Future Capital Expenditure & Years in Future (OPTIONAL):
These inputs are both OPTIONAL, and they go together. DO NOT ENTER A VALUE FOR YEARS IN FUTURE UNLESS YOU ENTER THE FUTURE CAPITAL EXPENDITURE TO GO WITH IT.
A Future Capital Expenditure represents a large, capital cost that one estimates will need to be made at some time in the future. An example would be a $300,000 re-frac at the end of year 3. In this case you would enter 300000 as the Future Capital Expenditure and 3 as the Years In Future.
Years in Future does not set the length of the analysis, it only serves to place the Future Capital Expenditure at the correct time in the future.
You can save your analysis for future reference by entering a title in the text box and clicking on save.
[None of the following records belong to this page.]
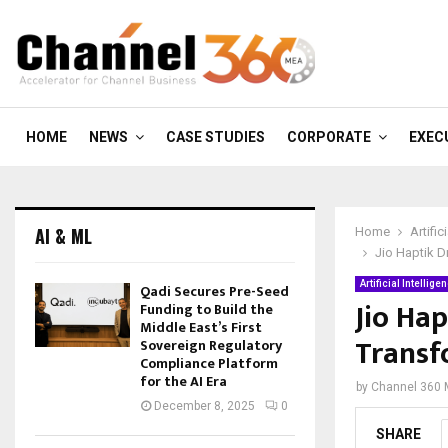
HOME
NEWS
CASE STUDIES
CORPORATE
EXEC
AI & ML
Home
Artific
Jio Haptik D
Artificial Intellige
Qadi Secures Pre-Seed
Jio Hap
Funding to Build the
Middle East’s First
Transf
Sovereign Regulatory
Compliance Platform
for the AI Era
by
Channel 360
December 8, 2025
0
SHARE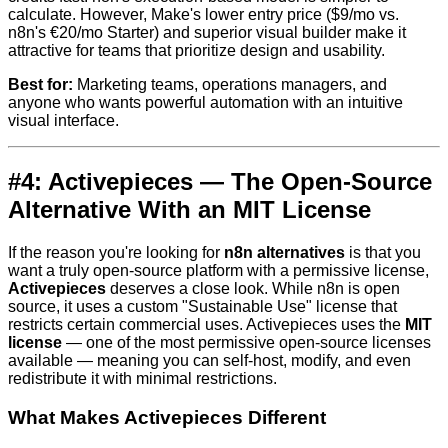
calculate. However, Make's lower entry price ($9/mo vs.
n8n's €20/mo Starter) and superior visual builder make it
attractive for teams that prioritize design and usability.
Best for:
Marketing teams, operations managers, and
anyone who wants powerful automation with an intuitive
visual interface.
#4: Activepieces — The Open-Source
Alternative With an MIT License
If the reason you're looking for
n8n alternatives
is that you
want a truly open-source platform with a permissive license,
Activepieces
deserves a close look. While n8n is open
source, it uses a custom "Sustainable Use" license that
restricts certain commercial uses. Activepieces uses the
MIT
license
— one of the most permissive open-source licenses
available — meaning you can self-host, modify, and even
redistribute it with minimal restrictions.
What Makes Activepieces Different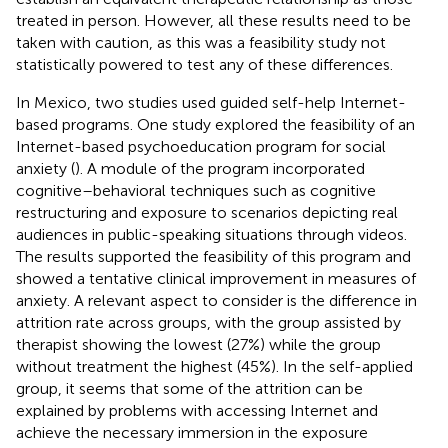
treated in person. However, all these results need to be
taken with caution, as this was a feasibility study not
statistically powered to test any of these differences.
In Mexico, two studies used guided self-help Internet-
based programs. One study explored the feasibility of an
Internet-based psychoeducation program for social
anxiety (
). A module of the program incorporated
cognitive–behavioral techniques such as cognitive
restructuring and exposure to scenarios depicting real
audiences in public-speaking situations through videos.
The results supported the feasibility of this program and
showed a tentative clinical improvement in measures of
anxiety. A relevant aspect to consider is the difference in
attrition rate across groups, with the group assisted by
therapist showing the lowest (27%) while the group
without treatment the highest (45%). In the self-applied
group, it seems that some of the attrition can be
explained by problems with accessing Internet and
achieve the necessary immersion in the exposure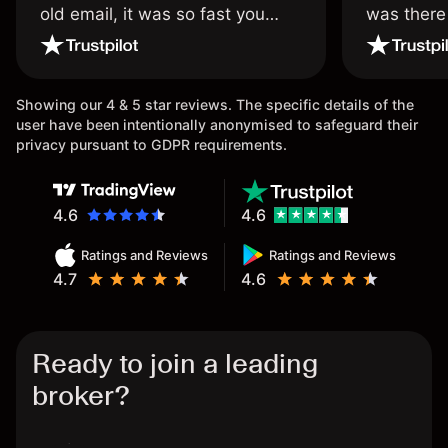
old email, it was so fast you
was there
wouldn’t believe it thank you
issue.
once again.
Showing our 4 & 5 star reviews. The specific details of the
user have been intentionally anonymised to safeguard their
privacy pursuant to GDPR requirements.
4.6
4.6
Ratings and Reviews
Ratings and Reviews
4.7
4.6
Ready to join a leading
broker?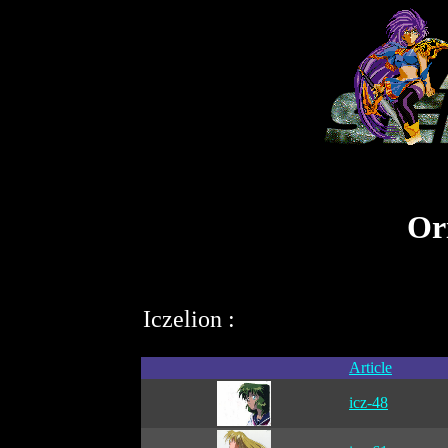
Ori
Iczelion :
Article
icz-48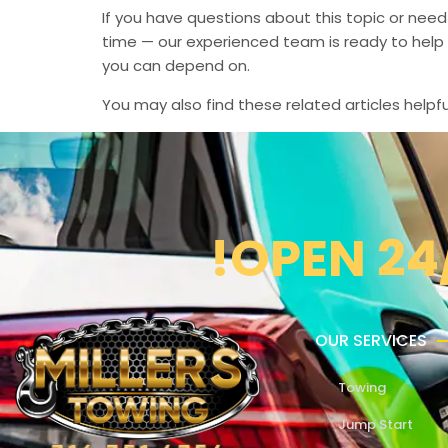
If you have questions about this topic or need
time — our experienced team is ready to help 
you can depend on.
You may also find these related articles helpfu
!OPEN 24
OUR SERVICES
Towing
Jump Start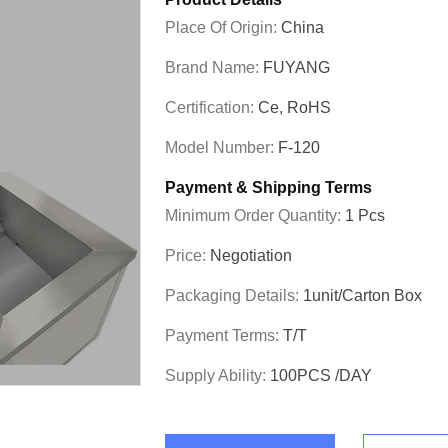
Place Of Origin:
China
Brand Name:
FUYANG
Certification:
Ce, RoHS
Model Number:
F-120
Payment & Shipping Terms
Minimum Order Quantity:
1 Pcs
Price:
Negotiation
Packaging Details:
1unit/carton Box
Payment Terms:
T/T
Supply Ability:
100PCS /DAY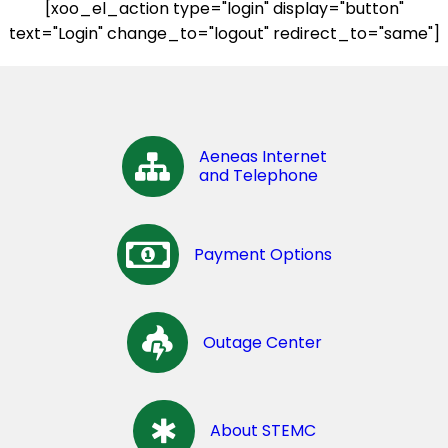
[xoo_el_action type="login" display="button"
text="Login" change_to="logout" redirect_to="same"]
Aeneas Internet
and Telephone
Payment Options
Outage Center
About STEMC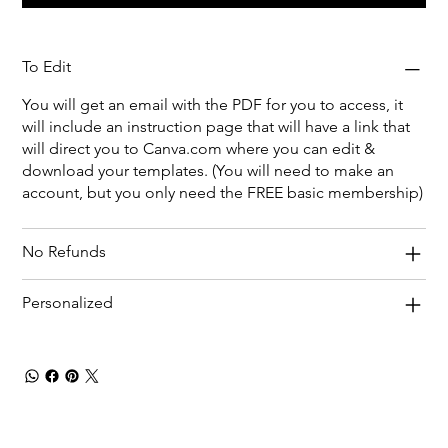
To Edit
You will get an email with the PDF for you to access, it
will include an instruction page that will have a link that
will direct you to Canva.com where you can edit &
download your templates. (You will need to make an
account, but you only need the FREE basic membership)
No Refunds
Personalized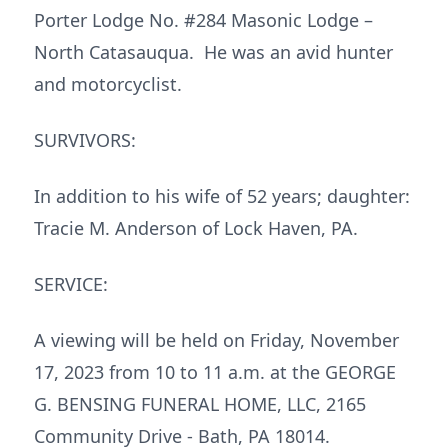
Porter Lodge No. #284 Masonic Lodge –
North Catasauqua. He was an avid hunter
and motorcyclist.
SURVIVORS:
In addition to his wife of 52 years; daughter:
Tracie M. Anderson of Lock Haven, PA.
SERVICE:
A viewing will be held on Friday, November
17, 2023 from 10 to 11 a.m. at the GEORGE
G. BENSING FUNERAL HOME, LLC, 2165
Community Drive - Bath, PA 18014.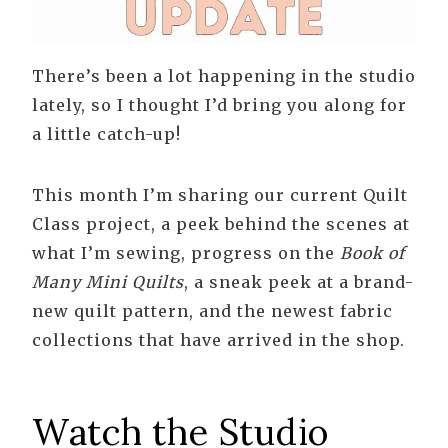
There’s been a lot happening in the studio
lately, so I thought I’d bring you along for
a little catch-up!
This month I’m sharing our current Quilt
Class project, a peek behind the scenes at
what I’m sewing, progress on the
Book of
Many Mini Quilts
, a sneak peek at a brand-
new quilt pattern, and the newest fabric
collections that have arrived in the shop.
Watch the Studio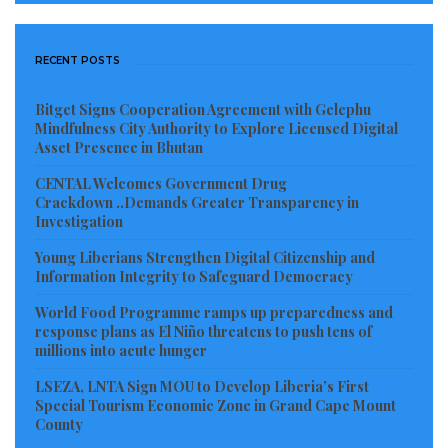
RECENT POSTS
Bitget Signs Cooperation Agreement with Gelephu
Mindfulness City Authority to Explore Licensed Digital
Asset Presence in Bhutan
CENTAL Welcomes Government Drug
Crackdown ..Demands Greater Transparency in
Investigation
Young Liberians Strengthen Digital Citizenship and
Information Integrity to Safeguard Democracy
World Food Programme ramps up preparedness and
response plans as El Niño threatens to push tens of
millions into acute hunger
LSEZA, LNTA Sign MOU to Develop Liberia’s First
Special Tourism Economic Zone in Grand Cape Mount
County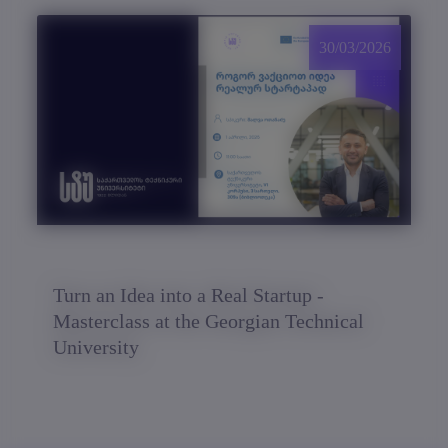
30/03/2026
Turn an Idea into a Real Startup -
Masterclass at the Georgian Technical
University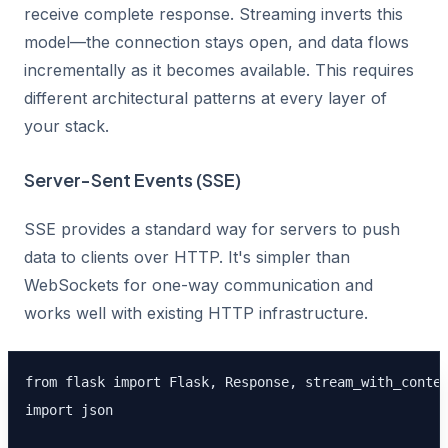
receive complete response. Streaming inverts this
model—the connection stays open, and data flows
incrementally as it becomes available. This requires
different architectural patterns at every layer of
your stack.
Server-Sent Events (SSE)
SSE provides a standard way for servers to push
data to clients over HTTP. It's simpler than
WebSockets for one-way communication and
works well with existing HTTP infrastructure.
from flask import Flask, Response, stream_with_contex
import json
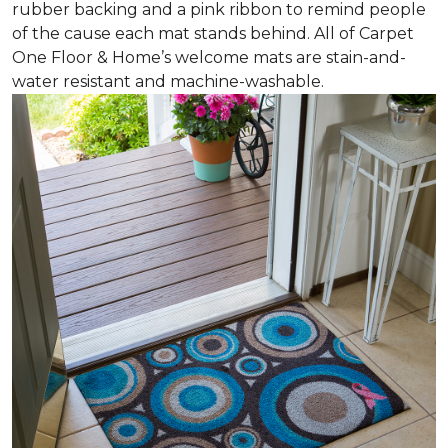
rubber backing and a pink ribbon to remind people
of the cause each mat stands behind. All of Carpet
One Floor & Home’s welcome mats are stain-and-
water resistant and machine-washable.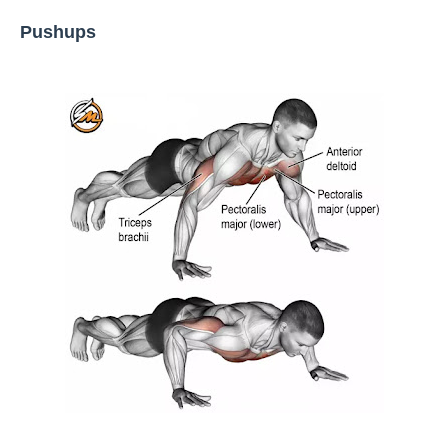
Pushups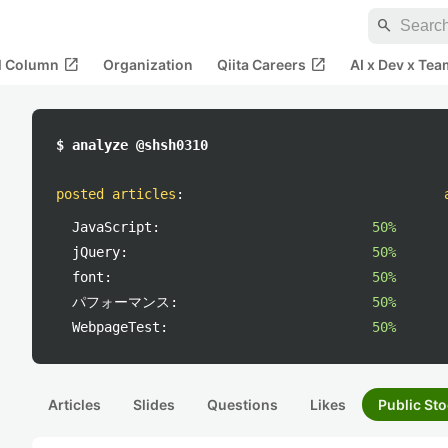
search
open_in_new
open_in_new
al Column
Organization
Qiita Careers
AI x Dev x Tea
$ analyze @shsh0310
posted articles
:
JavaScript:
50%
jQuery:
50%
font:
50%
パフォーマンス:
50%
WebpageTest:
50%
Articles
Slides
Questions
Likes
Public Sto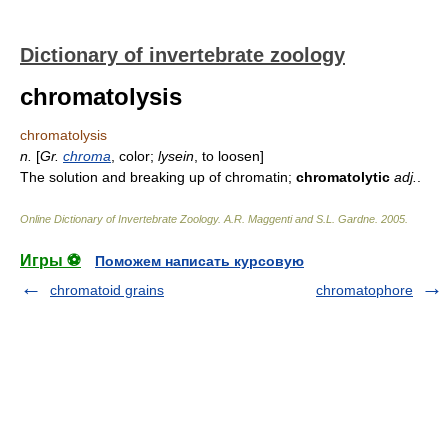
Dictionary of invertebrate zoology
chromatolysis
chromatolysis
n.
[
Gr.
chroma
, color;
lysein
, to loosen]
The solution and breaking up of chromatin;
chromatolytic
adj.
.
Online Dictionary of Invertebrate Zoology
.
A.R. Maggenti and S.L. Gardne
.
2005
.
Игры ⚽
Поможем написать курсовую
chromatoid grains
chromatophore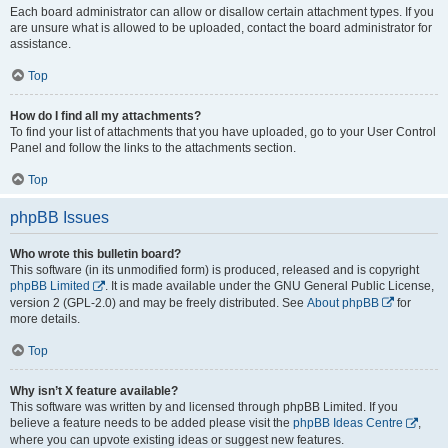
Each board administrator can allow or disallow certain attachment types. If you
are unsure what is allowed to be uploaded, contact the board administrator for
assistance.
Top
How do I find all my attachments?
To find your list of attachments that you have uploaded, go to your User Control
Panel and follow the links to the attachments section.
Top
phpBB Issues
Who wrote this bulletin board?
This software (in its unmodified form) is produced, released and is copyright
phpBB Limited
. It is made available under the GNU General Public License,
version 2 (GPL-2.0) and may be freely distributed. See
About phpBB
for
more details.
Top
Why isn’t X feature available?
This software was written by and licensed through phpBB Limited. If you
believe a feature needs to be added please visit the
phpBB Ideas Centre
,
where you can upvote existing ideas or suggest new features.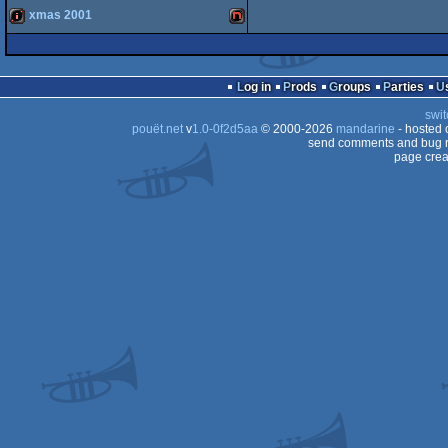
System
xmas 2001
game
NEC
System
intro
NES/Famicom
Engine
Log in
Prods
Groups
Parties
TurboGrafx/PC
swit
TurboGrafx/PC
pouët.net
v
1.0-0f2d5aa
© 2000-2026
mandarine
- hosted
send comments and bug r
page crea
Engine
Engine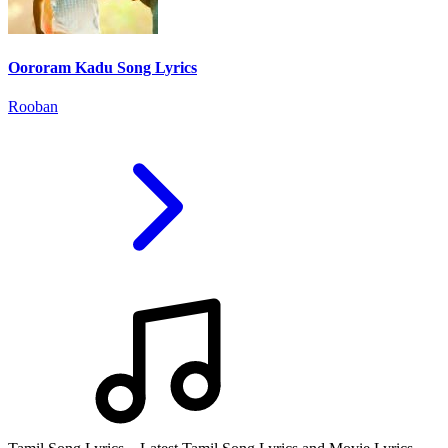
Oororam Kadu Song Lyrics
Rooban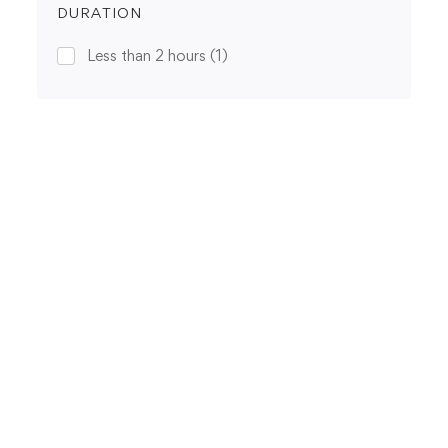
DURATION
Less than 2 hours
(1)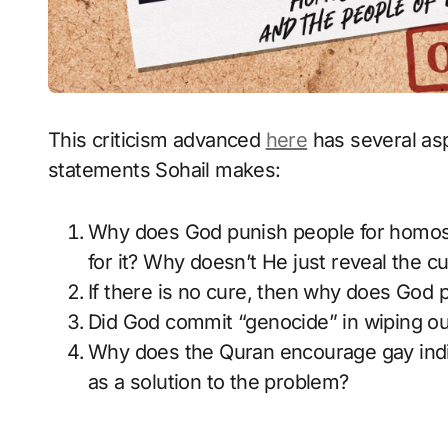
This criticism advanced
here
has several asp
statements Sohail makes:
Why does God punish people for homosexu
for it? Why doesn’t He just reveal the c
If there is no cure, then why does God p
Did God commit “genocide” in wiping ou
Why does the Quran encourage gay indiv
as a solution to the problem?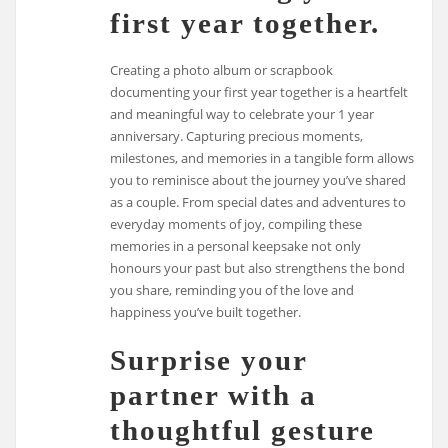
first year together.
Creating a photo album or scrapbook
documenting your first year together is a heartfelt
and meaningful way to celebrate your 1 year
anniversary. Capturing precious moments,
milestones, and memories in a tangible form allows
you to reminisce about the journey you’ve shared
as a couple. From special dates and adventures to
everyday moments of joy, compiling these
memories in a personal keepsake not only
honours your past but also strengthens the bond
you share, reminding you of the love and
happiness you’ve built together.
Surprise your
partner with a
thoughtful gesture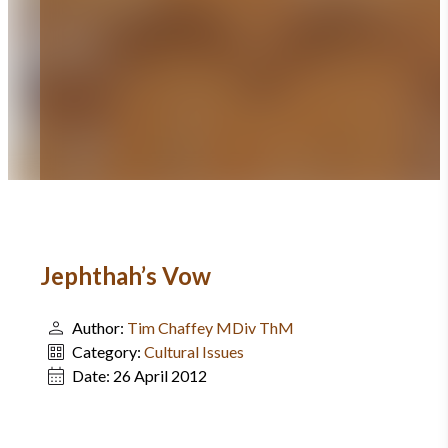
Jephthah’s Vow
Author:
Tim Chaffey MDiv ThM
Category:
Cultural Issues
Date:
26 April 2012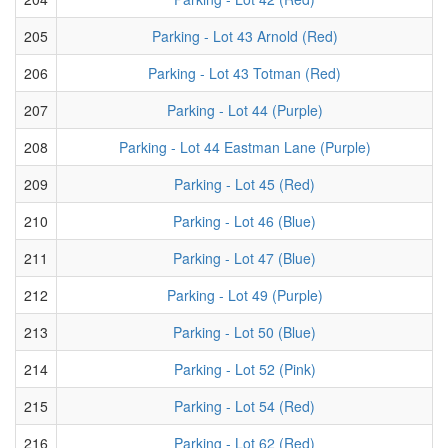
205
Parking - Lot 43 Arnold (Red)
206
Parking - Lot 43 Totman (Red)
207
Parking - Lot 44 (Purple)
208
Parking - Lot 44 Eastman Lane (Purple)
209
Parking - Lot 45 (Red)
210
Parking - Lot 46 (Blue)
211
Parking - Lot 47 (Blue)
212
Parking - Lot 49 (Purple)
213
Parking - Lot 50 (Blue)
214
Parking - Lot 52 (Pink)
215
Parking - Lot 54 (Red)
216
Parking - Lot 62 (Red)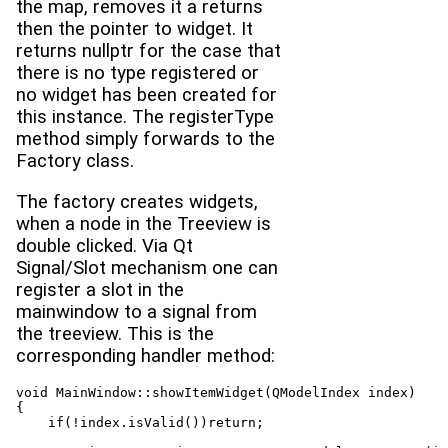
the map, removes it a returns
then the pointer to widget. It
returns nullptr for the case that
there is no type registered or
no widget has been created for
this instance. The registerType
method simply forwards to the
Factory class.
The factory creates widgets,
when a node in the Treeview is
double clicked. Via Qt
Signal/Slot mechanism one can
register a slot in the
mainwindow to a signal from
the treeview. This is the
corresponding handler method:
void MainWindow::showItemWidget(QModelIndex index)

{

    if(!index.isValid())return;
One-Line Production and Cash Flow Summary:
One arrives at this page when a report is saved. This page serves both as an administrative page for editing, deleting or summing cash flows, and also as a convenient printable one-line summary.
To sum various cash flows, click the checkbox and then click on Sum Selected Cash Flows.
Other Program Notes/Assumptions
The program discounts cash flows as if both income and expenses occur at the end of each fiscal year, also known as year end discounting. In reality, revenue and expenses are received and disbursed on a monthly basis. Thus, on a positive cash flow well the year end discouting yields a somewhat lower discounted value than would be obtained with monthly discounting.
Cum refers to cumulative production.
RRR is an abreviation for remaining recoverable reserves, ie, what is left from the day of the analysis forward.
EUR is an abbreviation for expected ultimate recovery, which is simply the sum of the Cum and the RRR.
Different banks, corporations, individuals and other entities have different metrics for valuing oil and gas reserves. The “Valuation Parameters” of NPV18, 50% of undiscounted cash flow and 3 year payout are offered only for the convenience of those who might use these metrics.